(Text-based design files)
* * * * * * * * *
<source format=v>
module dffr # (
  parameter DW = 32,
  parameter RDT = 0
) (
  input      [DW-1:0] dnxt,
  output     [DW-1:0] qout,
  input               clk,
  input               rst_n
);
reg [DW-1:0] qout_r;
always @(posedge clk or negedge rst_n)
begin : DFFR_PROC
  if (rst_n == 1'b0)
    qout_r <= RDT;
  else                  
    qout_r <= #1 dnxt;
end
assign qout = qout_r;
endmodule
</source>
* * * * * * * * *
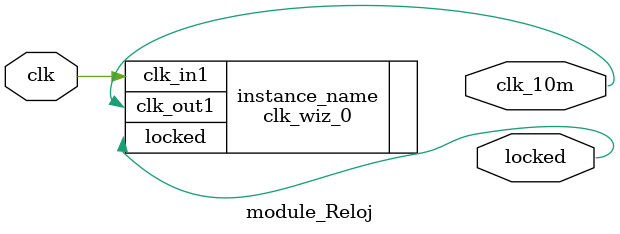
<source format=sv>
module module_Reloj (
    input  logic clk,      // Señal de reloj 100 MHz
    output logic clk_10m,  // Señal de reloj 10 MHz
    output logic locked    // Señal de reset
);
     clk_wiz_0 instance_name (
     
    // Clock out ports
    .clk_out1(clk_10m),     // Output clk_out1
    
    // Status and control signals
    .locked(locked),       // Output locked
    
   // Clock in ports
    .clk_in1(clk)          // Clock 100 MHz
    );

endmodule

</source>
* * * * * * * * *
**Assigned task:**
When the word "locked" shows up in a line of the entries, report that line.

**The completed task:**
    output logic locked    // Señal de reset
    .locked(locked),       // Output locked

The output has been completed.